§ Requirements
Please repeat the stretch of data from the line containing "Document page, 1654x1241 pixels." through the line containing "title Queue [82, 49, 1571, 257]", replacing "bounding box" with "enclosing rectangle" and leaving everything else unchanged.

-- start of Information given --

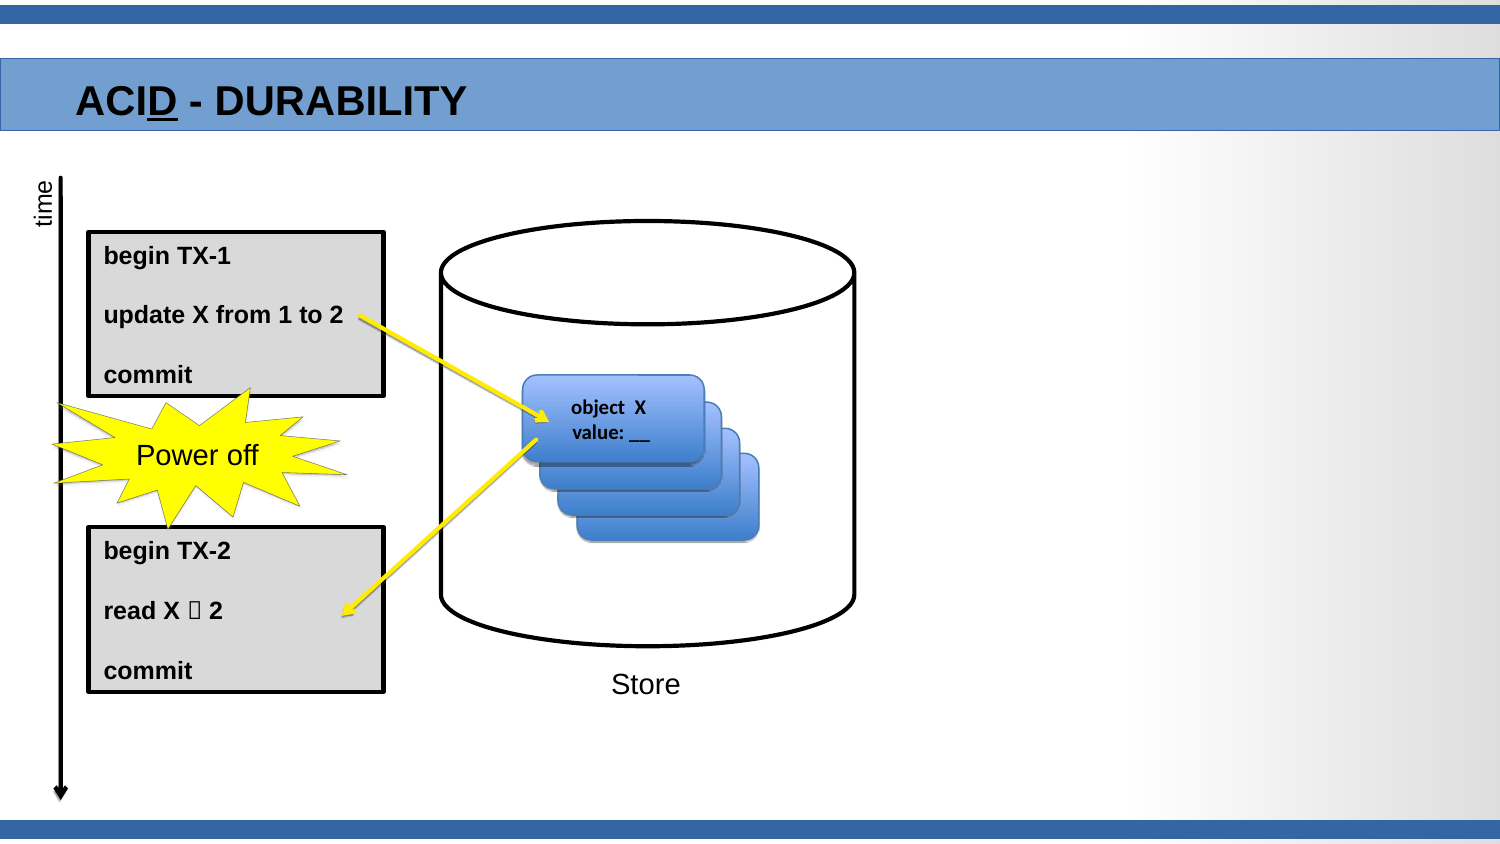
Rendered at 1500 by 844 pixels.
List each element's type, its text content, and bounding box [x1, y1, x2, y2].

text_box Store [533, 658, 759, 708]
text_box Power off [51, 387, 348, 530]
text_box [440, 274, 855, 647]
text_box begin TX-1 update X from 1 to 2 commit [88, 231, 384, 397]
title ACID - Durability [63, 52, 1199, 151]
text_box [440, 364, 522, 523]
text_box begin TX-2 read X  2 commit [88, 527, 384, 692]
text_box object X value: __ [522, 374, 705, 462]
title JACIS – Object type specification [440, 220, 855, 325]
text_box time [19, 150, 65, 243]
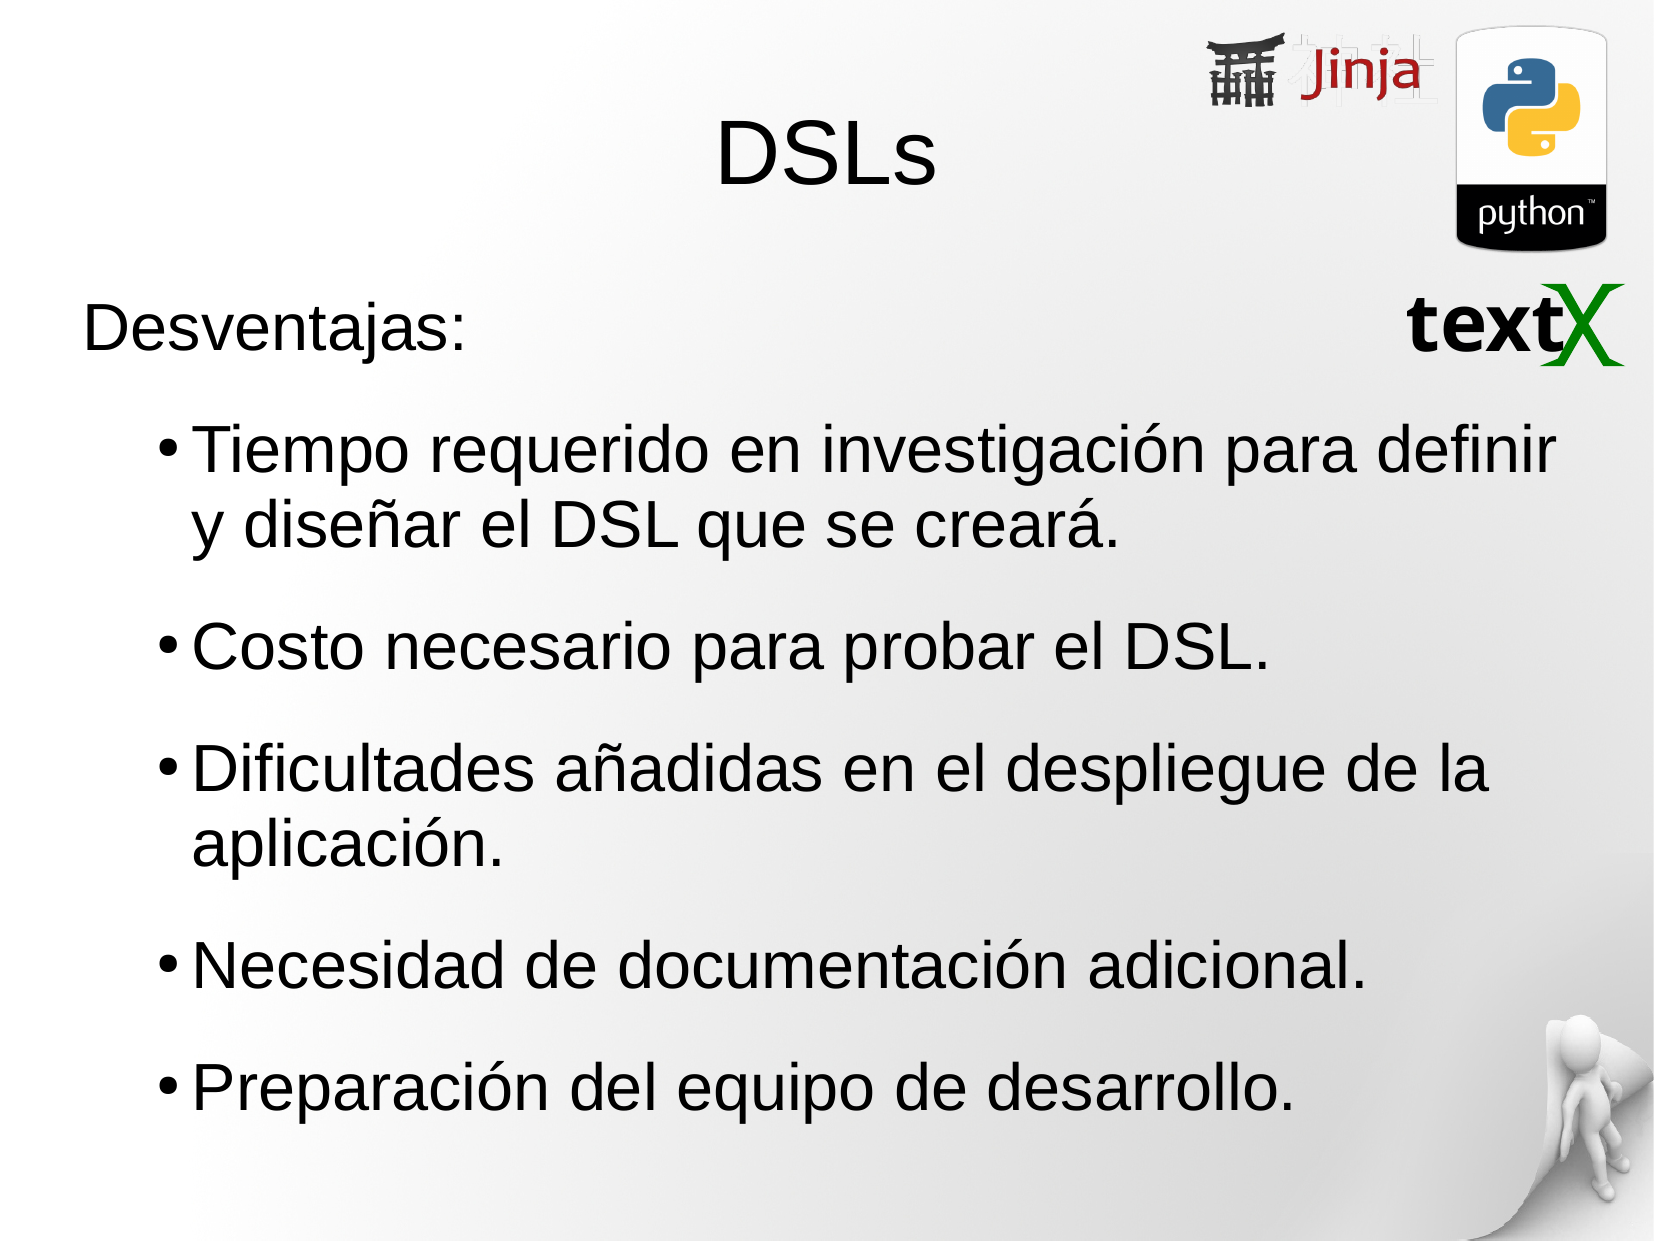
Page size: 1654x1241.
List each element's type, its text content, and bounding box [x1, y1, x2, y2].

-- end of Information given --
-- start of Information given --

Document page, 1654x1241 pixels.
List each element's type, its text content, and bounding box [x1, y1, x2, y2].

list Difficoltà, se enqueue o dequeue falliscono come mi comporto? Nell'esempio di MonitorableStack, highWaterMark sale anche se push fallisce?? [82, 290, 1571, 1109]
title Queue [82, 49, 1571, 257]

-- end of Information given --
-- start of Information given --

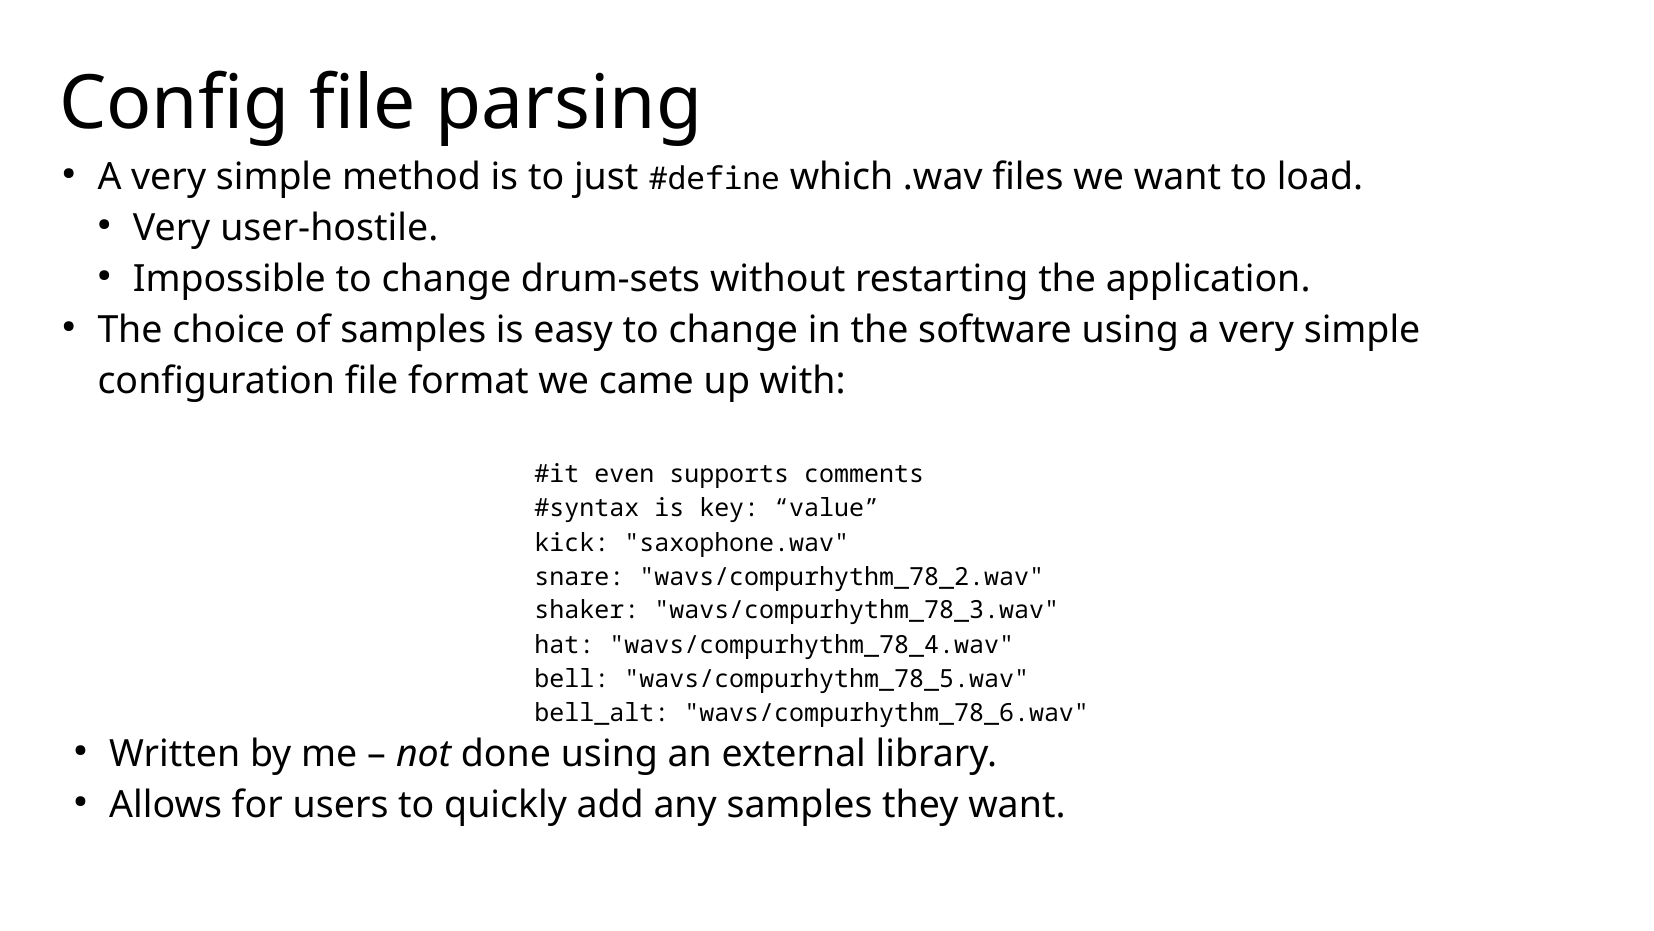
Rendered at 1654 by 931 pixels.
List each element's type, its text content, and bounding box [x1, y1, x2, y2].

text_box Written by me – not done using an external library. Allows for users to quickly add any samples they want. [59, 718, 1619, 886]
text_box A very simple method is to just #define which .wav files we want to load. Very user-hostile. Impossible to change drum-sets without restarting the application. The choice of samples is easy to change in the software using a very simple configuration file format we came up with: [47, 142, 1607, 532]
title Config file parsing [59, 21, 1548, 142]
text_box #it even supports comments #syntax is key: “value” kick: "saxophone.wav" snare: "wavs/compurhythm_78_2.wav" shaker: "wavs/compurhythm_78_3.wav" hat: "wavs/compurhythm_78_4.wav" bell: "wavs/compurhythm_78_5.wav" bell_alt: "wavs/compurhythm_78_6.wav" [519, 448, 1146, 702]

-- end of Information given --

§ Response to this task
Document page, 1654x1241 pixels.
List each element's type, its text content, and enclosing rectangle [x1, y1, x2, y2].

list Difficoltà, se enqueue o dequeue falliscono come mi comporto? Nell'esempio di MonitorableStack, highWaterMark sale anche se push fallisce?? [82, 290, 1571, 1109]
title Queue [82, 49, 1571, 257]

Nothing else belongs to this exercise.